# Deputy Sheriff Clifton Taylor



## kwflatbed (Dec 29, 2004)

Deputy Sheriff Clifton Taylor



*Johnson County Sheriff's Office
Texas*
End of Watch: Saturday, April 23, 2011
Biographical Info
*Age:* 31
*Tour of Duty:* 3 years
*Badge Number:* Not available
Incident Details
*Cause of Death:* Gunfire
*Date of Incident:* Saturday, April 23, 2011
*Weapon Used:* Gun; Unknown type
*Suspect Info:* Shot and killed
Deputy Clifton Taylor was shot and killed when he and other deputies responded to a domestic disturbance involving near Venus shortly after 4 pm.

Upon arriving at the scene the deputies being searching for the male subject. Deputy Taylor was shot as he opened the door to a shed located nearby. The other deputies returned fire and killed the suspect.

Deputy Taylor was transported to a local hospital where he succumbed to his wounds.

Deputy Taylor had served with the Johnson County Sheriff's Office for three years.
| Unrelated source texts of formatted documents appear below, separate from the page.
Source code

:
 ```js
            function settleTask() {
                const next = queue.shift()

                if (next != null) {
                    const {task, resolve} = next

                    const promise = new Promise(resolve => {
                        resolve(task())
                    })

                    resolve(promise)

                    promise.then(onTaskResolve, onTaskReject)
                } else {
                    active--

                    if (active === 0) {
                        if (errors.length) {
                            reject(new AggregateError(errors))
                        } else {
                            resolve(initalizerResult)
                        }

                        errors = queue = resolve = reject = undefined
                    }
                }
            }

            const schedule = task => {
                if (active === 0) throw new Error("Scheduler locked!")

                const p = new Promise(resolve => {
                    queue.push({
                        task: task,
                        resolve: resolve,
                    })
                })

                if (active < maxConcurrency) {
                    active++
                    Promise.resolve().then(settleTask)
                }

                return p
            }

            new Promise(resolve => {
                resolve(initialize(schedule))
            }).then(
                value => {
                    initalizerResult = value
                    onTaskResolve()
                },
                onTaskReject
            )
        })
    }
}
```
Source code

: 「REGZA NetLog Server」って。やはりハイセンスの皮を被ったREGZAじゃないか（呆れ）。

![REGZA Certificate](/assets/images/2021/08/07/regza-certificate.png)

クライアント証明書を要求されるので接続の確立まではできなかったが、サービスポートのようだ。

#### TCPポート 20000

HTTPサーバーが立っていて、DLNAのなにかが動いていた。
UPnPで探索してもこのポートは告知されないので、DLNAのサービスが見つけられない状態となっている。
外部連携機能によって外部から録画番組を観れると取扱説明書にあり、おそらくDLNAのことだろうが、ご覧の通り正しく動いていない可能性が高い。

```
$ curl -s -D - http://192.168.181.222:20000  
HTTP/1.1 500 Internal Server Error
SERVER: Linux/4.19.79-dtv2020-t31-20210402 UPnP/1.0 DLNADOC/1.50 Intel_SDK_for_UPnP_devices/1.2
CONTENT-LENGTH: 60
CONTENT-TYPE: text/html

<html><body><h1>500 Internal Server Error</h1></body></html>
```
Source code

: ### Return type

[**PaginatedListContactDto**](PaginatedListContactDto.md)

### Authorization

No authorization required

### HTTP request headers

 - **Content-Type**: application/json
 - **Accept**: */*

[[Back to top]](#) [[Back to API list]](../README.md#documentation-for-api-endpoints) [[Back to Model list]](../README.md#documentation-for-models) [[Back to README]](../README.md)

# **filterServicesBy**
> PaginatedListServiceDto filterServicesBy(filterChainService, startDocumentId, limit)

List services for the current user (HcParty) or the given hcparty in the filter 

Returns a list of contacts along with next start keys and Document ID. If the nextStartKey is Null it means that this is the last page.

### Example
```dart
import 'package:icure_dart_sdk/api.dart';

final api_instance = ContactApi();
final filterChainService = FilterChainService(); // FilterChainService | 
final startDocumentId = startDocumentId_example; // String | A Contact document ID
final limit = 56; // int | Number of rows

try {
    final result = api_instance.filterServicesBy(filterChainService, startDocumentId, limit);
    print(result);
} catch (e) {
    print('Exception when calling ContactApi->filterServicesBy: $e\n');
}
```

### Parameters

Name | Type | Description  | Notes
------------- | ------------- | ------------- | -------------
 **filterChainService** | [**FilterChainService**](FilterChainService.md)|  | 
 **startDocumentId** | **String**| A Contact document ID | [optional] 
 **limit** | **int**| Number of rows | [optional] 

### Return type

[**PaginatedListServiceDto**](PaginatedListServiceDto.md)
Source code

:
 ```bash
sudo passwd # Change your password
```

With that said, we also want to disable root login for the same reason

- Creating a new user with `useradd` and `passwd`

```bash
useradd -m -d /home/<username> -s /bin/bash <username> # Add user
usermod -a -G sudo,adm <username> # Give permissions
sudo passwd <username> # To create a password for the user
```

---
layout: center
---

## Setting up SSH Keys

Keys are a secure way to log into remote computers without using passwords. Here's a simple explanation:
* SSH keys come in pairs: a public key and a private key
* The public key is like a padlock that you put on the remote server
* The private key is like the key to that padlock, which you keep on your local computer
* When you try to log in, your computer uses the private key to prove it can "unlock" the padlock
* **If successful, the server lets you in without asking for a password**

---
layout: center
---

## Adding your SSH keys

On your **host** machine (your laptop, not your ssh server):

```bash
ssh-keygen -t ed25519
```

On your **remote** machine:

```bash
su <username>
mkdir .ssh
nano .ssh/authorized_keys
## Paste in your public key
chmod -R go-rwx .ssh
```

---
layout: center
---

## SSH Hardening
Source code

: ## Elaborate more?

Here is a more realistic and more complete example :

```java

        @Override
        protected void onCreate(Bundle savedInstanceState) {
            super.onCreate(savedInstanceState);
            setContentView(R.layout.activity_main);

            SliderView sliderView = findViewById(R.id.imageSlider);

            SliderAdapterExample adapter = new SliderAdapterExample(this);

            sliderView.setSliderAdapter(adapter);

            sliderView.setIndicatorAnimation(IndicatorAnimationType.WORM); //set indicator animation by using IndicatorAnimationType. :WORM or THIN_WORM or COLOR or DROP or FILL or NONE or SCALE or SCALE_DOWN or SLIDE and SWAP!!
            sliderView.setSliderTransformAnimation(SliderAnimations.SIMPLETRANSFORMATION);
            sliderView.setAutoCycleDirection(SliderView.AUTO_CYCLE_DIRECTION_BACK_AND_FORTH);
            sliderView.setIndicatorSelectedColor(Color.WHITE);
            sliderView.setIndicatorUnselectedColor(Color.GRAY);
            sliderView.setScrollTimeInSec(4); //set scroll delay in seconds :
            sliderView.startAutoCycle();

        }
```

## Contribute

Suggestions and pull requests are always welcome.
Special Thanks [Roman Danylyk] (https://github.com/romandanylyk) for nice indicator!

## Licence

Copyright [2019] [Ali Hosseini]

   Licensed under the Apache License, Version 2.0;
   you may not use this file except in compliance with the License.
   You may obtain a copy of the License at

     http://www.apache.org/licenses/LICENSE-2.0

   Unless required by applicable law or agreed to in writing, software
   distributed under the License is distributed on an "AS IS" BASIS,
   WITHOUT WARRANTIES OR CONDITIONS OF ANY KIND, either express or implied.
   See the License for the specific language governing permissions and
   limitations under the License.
He is survived by his fiancee.

Agency Contact Information
Johnson County Sheriff's Office
1102 E. Kilpatrick
Cleburne, TX 76031

Phone: (817) 556-6060

_*Please contact the Johnson County Sheriff's Office for funeral arrangements or for survivor benefit fund information.*_


----------



## cc3915 (Mar 26, 2004)

Rest in Peace Deputy Taylor.


----------



## DEI8 (Jan 20, 2006)

Rest in Peace


----------



## SPINMASS (Jan 30, 2004)

RIP Deputy


----------



## officerbob (Mar 20, 2011)

Rest in peace Deputy Taylor


----------



## grn3charlie (Jul 18, 2005)

RIP Deputy Taylor


----------



## ShmitDiesel (May 21, 2010)

RIP


----------